How do I process form XObjects in PDF?

Q: I am writing a PDF processing application that will take any
existing PDF and will perform color conversion and other operations of
the document. For example, I would like to take a color PDF and
convert it to grayscale. So far the results I get using PDFNet SDK are
excellent, however I am not exactly clear how to deal with form
XObjects. In some cases, color converted content in From Objects is
not showing properly. The sketch of my conversion class was originally
based on your ElementReaderAdv sample (http://www.pdftron.com/pdfnet/
samplecode.html#ElementReaderAdv). The current code is along the
following lines:

void PDFConverter::convert(PDFDoc& doc, ElementReader& reader,
ElementWriter&
writer,bool save,int& elenum)
{
Element e;
bool form = false;
Obj softMask;
while( e = reader.Next() )
{
int type = e.GetType();
switch(type)
{
case Element::e_image:
case Element::e_inline_image:
if ( !e.IsImageMask() )
convertImage(doc, e);
else
convertImageMask(e);
break;
case Element::e_text:
convertElementText(doc, e,elenum);
break;
case Element::e_form: // Process form XObjects
reader.FormBegin();
convert(doc, reader, writer,false,elenum);
reader.End();
//Comentado
CheckColorSpaceForm(doc,e);
form = true;
break;
case Element::e_path:
case Element::e_shading:
convertElement(doc, e,elenum);
break;
}

softMask = e.GetGState().GetSoftMask();
if(softMask)
CheckSoftMask(softMask);
if(save)
writer.WriteElement(e);
if(form && !save)
writer.WriteElement(e);

form = false;

++elenum;
}
}

A: The problem is that the form XObject is not processed properly.
When ElementWriter outputs a form XObject (element_writer.WriteElement
(element)) it simply writes: ‘/form_id Do’ in the output content
stream.

Based on your code the converted PDF will contain duplicated content
(i.e. converted form xobject elements copied into the content stream
of a new page followed by a reference to the old form xobject).

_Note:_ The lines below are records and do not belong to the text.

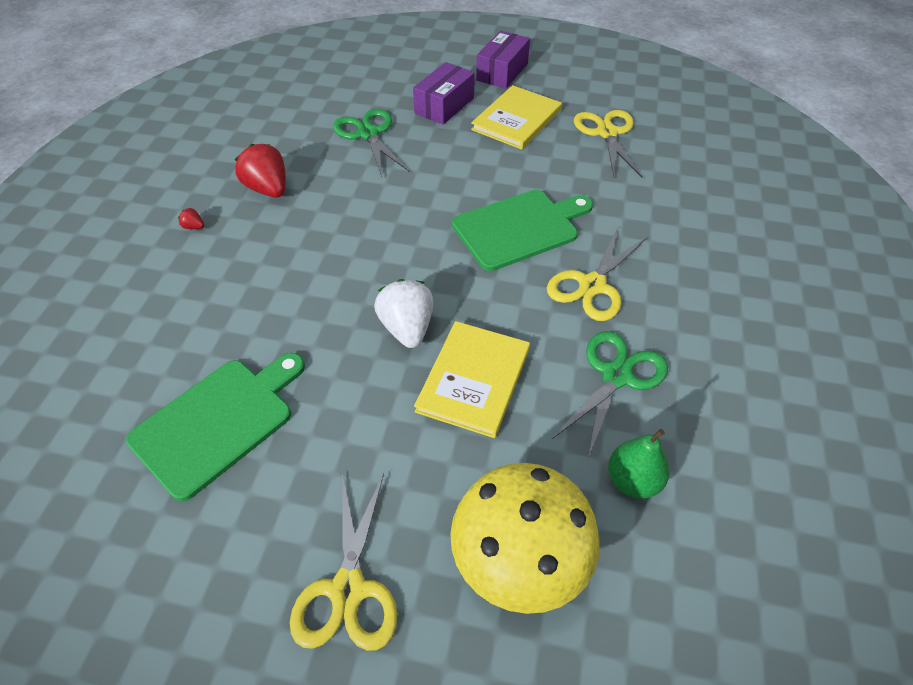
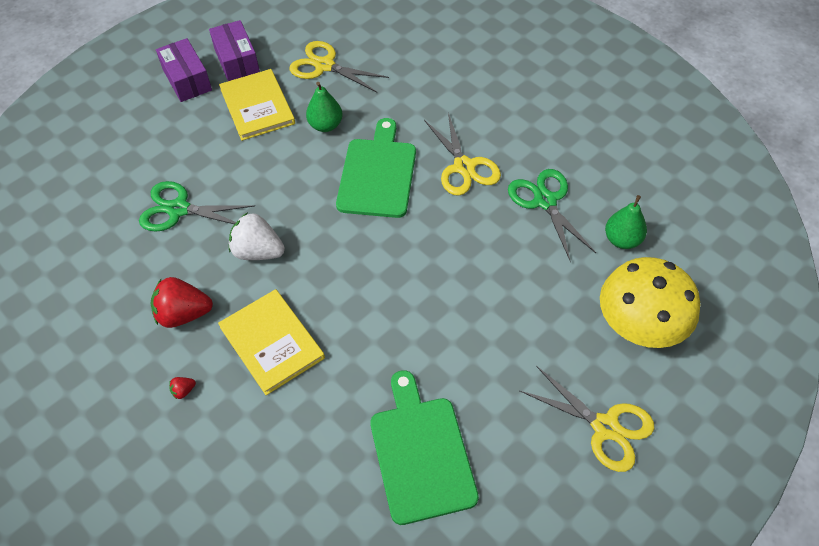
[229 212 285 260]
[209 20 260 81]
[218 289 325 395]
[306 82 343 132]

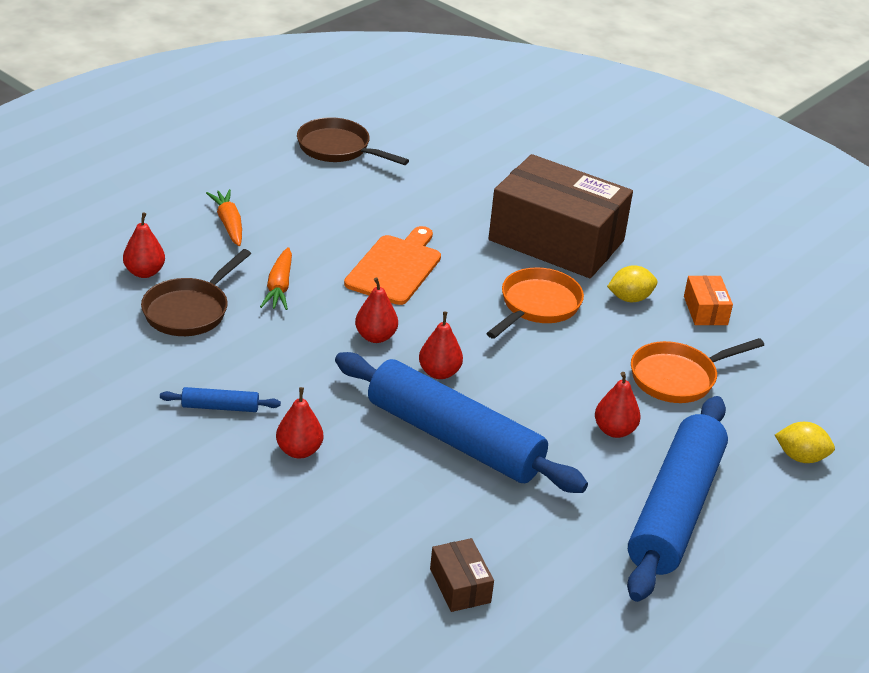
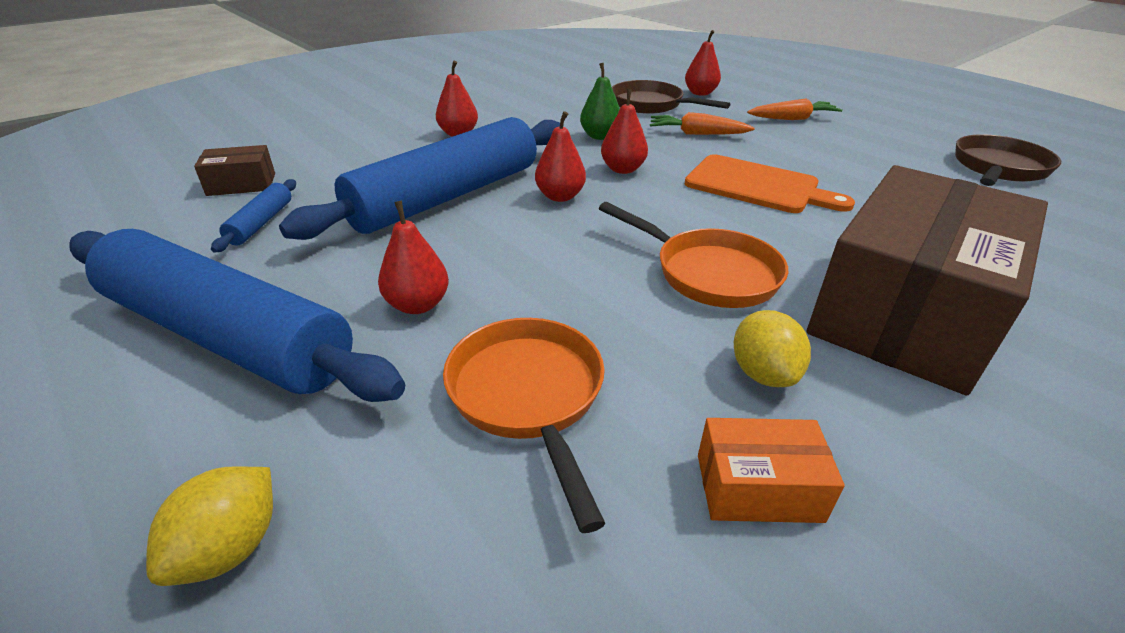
[211 179 296 253]
[580 63 620 140]

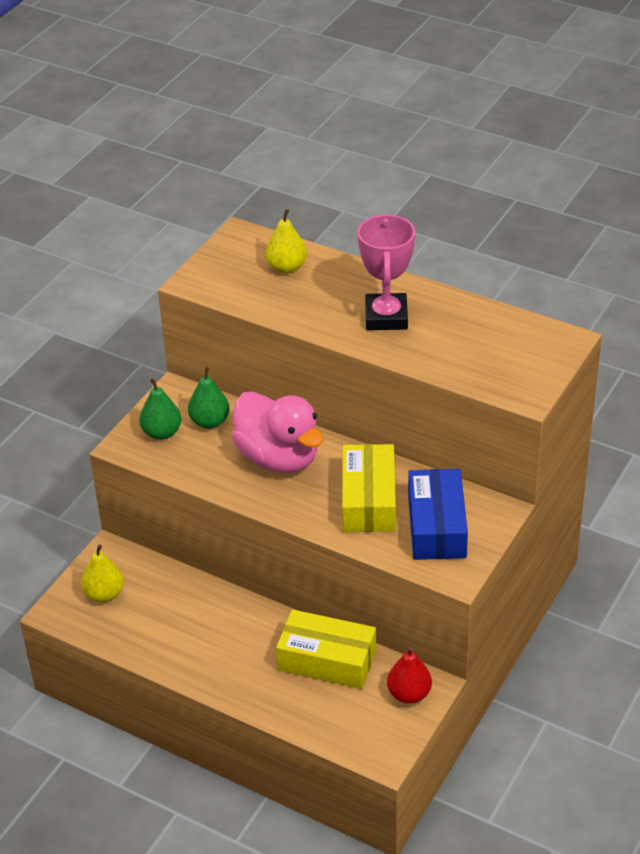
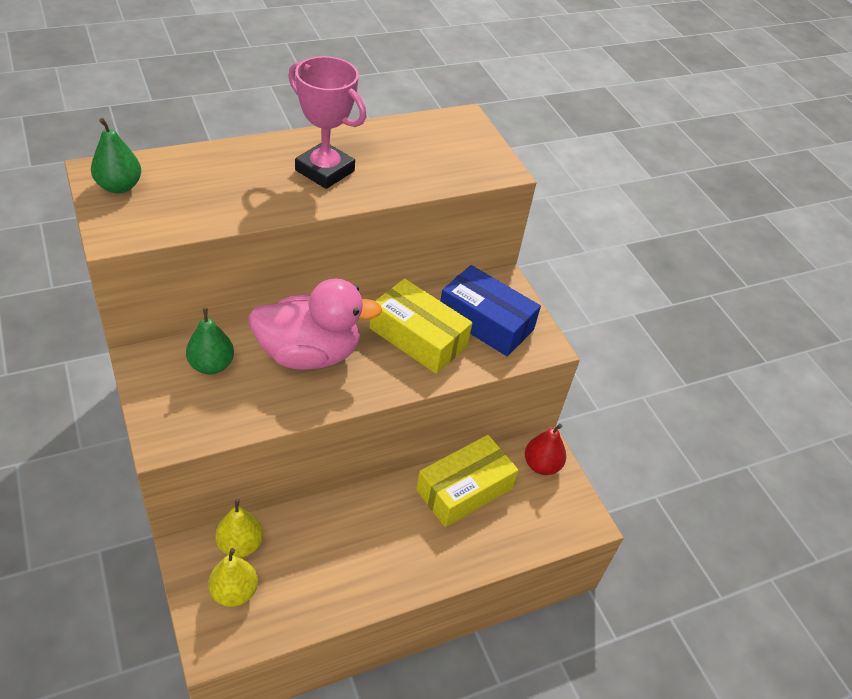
[91 118 141 194]
[215 499 263 557]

There is couple of ways to deal with form XObjects.

Algorithm A)

  • Maintain a set of form XObjects to convert set.
  • When you encounter a form XObjects simply add (set.insert
    (elemenet.GetXObject().GetObjNum())) the form element to the above set (i.e. do
    not process children elements using reader.FormBegin()/End() etc) and
    output the element (element_writer.WriteElement(element)).
  • After processing all pages in the document walk through the list
    of all referenced form XObjects and call your convert function on each
    object in the list:
    ElementWriter w;
    w.Begin(doc);
    ElementReader r;
    Obj old_form = iterator.Current();
    r.Begin(old_form);
    onvert(doc, w, r, form_set, …);
    r.End();
    Obj new_form = w.End();

// Copy over entries from form xobject dictionary (Matrix, BBox,
etc)
new_form.Put(“Subtype”, old_form.FindObj(“Subtype”));
new_form.Put(“Matrix”, old_form.FindObj(“Matrix”));
new_form.Put(“BBox”, old_form.FindObj(“BBox”));

  • Swap the new form with the old form xobject:
    doc.GetSDFDoc().Swap(new_form.GetObjNum(),old_form.GetObjNum());
  • Because a form XObject may reference other form XObjects you may
    need to loop until the set of form XObjects to process is empty.

Algorithm B) Flatten all form XObject into the page content stream.
This approach is similar to your current approach except that you
would always skip writing the form element (element_writer.WriteElement
(element)). Because you are writing the display list of the form
xobject directly into the new page content stream there is no need to
reference the old form xobject. You would also need to save graphics
state and insert an extra clipping path before processing children
element (using BBox info from the form). For example:

case Element::e_form:
{
// Save GState …
writer.WriteElement(element_builder.CreateGroupBegin());

Obj bbox = element.GetXObject().FindObj(“BBox”);
if (bbox != null) {
// todo may need to transform the clip using form’s Matrix…
// Element cliprect = element_builder.CreateRect(Rect(bbox));
// writer.WriteElement(cliprect);
}

reader.FormBegin();
convert(doc, reader, writer,false,elenum);
reader.End();

writer.WriteElement(element_builder.CreateGroupEnd());
}
}

if (elemet_type === Element::e_form)
… don’t write element
else writer.WriteElement(e);

The only problem with the second approach is that it may result in
bloated PDF files because shared xobject would be replicated.